_How to complete this task:_
Copy, word for word, the part of the disability-evaluation passage from "If the claimant cannot" to "(11th Cir. 2015).".

_Exercise passage:_
== == ==

The Commissioner must follow five steps in evaluating a claim of disability. 20 C.F.R. §§ 404.1520, 416.920. At the first step, the Commissioner must determine whether the claimant is currently engaged in substantial gainful employment. 20 C.F.R. § 404.1520(a)(4)(i), (b); 20 C.F.R. § 416.920(a)(4)(i), (b). At step two, the Commissioner must determine whether the impairment or combination of impairments from which the claimant allegedly suffers is “severe.” 20 C.F.R. § 404.1520(a)(4)(ii), (c); 20 C.F.R. § 416.920(a)(4)(ii), (c). At step three, the Commissioner must decide whether the claimant's severe impairments meet or medically equal a listed impairment. 20 C.F.R. § 404.1520(a)(4)(iii), (d); 20 C.F.R. § 416.920(a)(4)(iii), (d). If the Commissioner finds the claimant's severe impairments do not meet or medically equal a listed impairment, then the Commissioner must determine whether the claimant has the residual functional capacity (“RFC”) to perform his past relevant work. 20 C.F.R. § 404.1520(a)(4)(iv), (e)-(f); 20 C.F.R. § 416.920(a)(4)(iv), (e)-(f).
If the claimant cannot perform his past relevant work, the Commissioner must determine at step five whether the claimant's RFC permits him to perform other work that exists in the national economy. 20 C.F.R. §§ 404.1520(a)(4)(v), (g), 416.920(a)(4)(v), (g). At the fifth step, there are two ways in which the ALJ may establish whether the claimant is capable of performing other work available in the national economy. The first is by applying the Medical Vocational Guidelines, and the second is by the use of a vocational expert. Phillips v. Barnhart, 357 F.3d 1232, 1239-40 (11th Cir. 2004); Atha v. Comm'r, Soc. Sec. Admin., 616 Fed.Appx. 931, 933 (11th Cir. 2015).
The claimant bears the burden of proof through step four. Atha, 616 Fed.Appx. at 933. If the claimant meets this burden, then the burden temporarily shifts to the Commissioner to establish the fifth step. Id.; 20 C.F.R. § 404.1520(a)(4)(v), (g); 20 C.F.R. § 416.920(a)(4)(v), (g). If the Commissioner presents evidence of other work that exists in significant numbers in the national economy that the claimant is able to perform, only then does the burden shift back to the claimant to prove he is unable to perform these jobs. Atha, 616 Fed.Appx. at 993.

== == ==

_Supplied material:_
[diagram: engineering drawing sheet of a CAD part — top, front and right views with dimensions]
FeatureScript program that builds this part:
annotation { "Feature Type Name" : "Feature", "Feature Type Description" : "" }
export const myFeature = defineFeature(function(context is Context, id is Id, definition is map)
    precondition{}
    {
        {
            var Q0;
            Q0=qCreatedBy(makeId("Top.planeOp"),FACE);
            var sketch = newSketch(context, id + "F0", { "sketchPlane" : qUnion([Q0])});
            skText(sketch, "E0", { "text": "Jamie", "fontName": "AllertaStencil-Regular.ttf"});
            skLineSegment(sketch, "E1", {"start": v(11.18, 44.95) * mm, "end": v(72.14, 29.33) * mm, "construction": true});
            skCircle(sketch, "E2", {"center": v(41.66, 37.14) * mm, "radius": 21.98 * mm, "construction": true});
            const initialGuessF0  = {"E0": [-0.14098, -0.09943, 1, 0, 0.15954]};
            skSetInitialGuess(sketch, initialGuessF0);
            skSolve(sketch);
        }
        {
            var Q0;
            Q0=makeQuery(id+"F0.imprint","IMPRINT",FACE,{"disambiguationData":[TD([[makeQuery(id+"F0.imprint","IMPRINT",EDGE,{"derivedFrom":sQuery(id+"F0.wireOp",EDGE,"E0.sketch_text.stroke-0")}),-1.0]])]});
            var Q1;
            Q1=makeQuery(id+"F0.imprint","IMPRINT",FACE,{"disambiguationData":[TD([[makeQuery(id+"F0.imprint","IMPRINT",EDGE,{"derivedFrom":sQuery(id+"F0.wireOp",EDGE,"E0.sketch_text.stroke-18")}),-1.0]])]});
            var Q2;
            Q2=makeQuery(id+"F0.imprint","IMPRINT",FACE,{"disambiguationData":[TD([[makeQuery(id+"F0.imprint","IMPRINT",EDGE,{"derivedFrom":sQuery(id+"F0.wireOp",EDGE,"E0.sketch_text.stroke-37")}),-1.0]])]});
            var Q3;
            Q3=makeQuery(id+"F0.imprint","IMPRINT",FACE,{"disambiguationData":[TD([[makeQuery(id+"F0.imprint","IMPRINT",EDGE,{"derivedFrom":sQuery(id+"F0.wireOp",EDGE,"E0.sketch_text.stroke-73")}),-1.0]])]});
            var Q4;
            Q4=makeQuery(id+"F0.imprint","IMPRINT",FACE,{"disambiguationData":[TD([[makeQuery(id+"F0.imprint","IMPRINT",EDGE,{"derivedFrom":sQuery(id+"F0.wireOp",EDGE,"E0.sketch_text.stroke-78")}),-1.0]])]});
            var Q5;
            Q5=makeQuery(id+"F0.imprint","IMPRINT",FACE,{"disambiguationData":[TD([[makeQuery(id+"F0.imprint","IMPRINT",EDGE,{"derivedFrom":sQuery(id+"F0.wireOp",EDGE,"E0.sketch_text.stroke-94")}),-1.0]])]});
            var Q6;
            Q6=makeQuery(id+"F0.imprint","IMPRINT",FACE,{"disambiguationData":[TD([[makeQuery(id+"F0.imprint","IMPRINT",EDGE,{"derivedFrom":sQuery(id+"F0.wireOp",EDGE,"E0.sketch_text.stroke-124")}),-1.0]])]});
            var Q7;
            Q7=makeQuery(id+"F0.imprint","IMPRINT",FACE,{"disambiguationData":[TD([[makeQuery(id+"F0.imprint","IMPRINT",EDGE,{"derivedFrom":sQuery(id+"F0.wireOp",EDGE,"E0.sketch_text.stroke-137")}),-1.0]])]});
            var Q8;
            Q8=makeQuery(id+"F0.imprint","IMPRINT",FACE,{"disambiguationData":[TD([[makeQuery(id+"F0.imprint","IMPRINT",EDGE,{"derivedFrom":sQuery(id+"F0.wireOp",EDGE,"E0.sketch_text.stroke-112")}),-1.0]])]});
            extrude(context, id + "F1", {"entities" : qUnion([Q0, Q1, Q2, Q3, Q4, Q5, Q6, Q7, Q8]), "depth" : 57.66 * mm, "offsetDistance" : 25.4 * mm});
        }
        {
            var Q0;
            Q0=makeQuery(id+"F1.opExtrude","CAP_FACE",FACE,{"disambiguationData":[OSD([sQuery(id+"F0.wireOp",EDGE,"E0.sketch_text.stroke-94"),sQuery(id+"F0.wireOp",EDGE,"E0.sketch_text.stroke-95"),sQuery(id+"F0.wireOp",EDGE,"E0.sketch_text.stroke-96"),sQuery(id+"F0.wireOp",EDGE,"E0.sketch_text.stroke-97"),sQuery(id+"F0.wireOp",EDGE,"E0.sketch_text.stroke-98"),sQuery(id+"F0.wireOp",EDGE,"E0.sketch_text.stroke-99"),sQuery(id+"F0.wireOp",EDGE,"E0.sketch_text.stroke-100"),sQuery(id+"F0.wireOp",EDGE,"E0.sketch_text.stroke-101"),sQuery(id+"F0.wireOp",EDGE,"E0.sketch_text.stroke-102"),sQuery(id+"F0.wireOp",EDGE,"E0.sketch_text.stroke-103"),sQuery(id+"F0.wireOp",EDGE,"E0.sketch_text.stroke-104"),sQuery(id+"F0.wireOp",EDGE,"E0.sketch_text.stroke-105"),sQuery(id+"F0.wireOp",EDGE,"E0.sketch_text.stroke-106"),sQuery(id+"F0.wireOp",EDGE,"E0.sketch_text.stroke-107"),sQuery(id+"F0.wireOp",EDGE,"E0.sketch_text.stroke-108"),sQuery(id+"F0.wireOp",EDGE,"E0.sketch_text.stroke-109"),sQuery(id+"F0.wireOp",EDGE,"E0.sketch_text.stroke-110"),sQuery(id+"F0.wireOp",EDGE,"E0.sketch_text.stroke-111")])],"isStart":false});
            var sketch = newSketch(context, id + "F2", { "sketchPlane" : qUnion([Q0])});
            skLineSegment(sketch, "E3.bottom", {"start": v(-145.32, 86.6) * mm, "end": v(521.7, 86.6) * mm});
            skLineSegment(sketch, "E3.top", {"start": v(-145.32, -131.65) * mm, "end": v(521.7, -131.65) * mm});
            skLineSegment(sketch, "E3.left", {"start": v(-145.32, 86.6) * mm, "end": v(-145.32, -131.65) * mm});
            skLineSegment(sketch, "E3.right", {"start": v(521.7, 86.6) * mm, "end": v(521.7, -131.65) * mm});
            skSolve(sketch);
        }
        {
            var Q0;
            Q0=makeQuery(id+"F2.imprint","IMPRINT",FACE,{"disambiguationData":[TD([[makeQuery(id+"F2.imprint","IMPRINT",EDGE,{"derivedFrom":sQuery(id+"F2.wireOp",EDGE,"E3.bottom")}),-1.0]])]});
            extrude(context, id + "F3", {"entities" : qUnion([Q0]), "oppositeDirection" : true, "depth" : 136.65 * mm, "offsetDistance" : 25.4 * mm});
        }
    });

== == ==

_Output:_
If the claimant cannot perform his past relevant work, the Commissioner must determine at step five whether the claimant's RFC permits him to perform other work that exists in the national economy. 20 C.F.R. §§ 404.1520(a)(4)(v), (g), 416.920(a)(4)(v), (g). At the fifth step, there are two ways in which the ALJ may establish whether the claimant is capable of performing other work available in the national economy. The first is by applying the Medical Vocational Guidelines, and the second is by the use of a vocational expert. Phillips v. Barnhart, 357 F.3d 1232, 1239-40 (11th Cir. 2004); Atha v. Comm'r, Soc. Sec. Admin., 616 Fed.Appx. 931, 933 (11th Cir. 2015).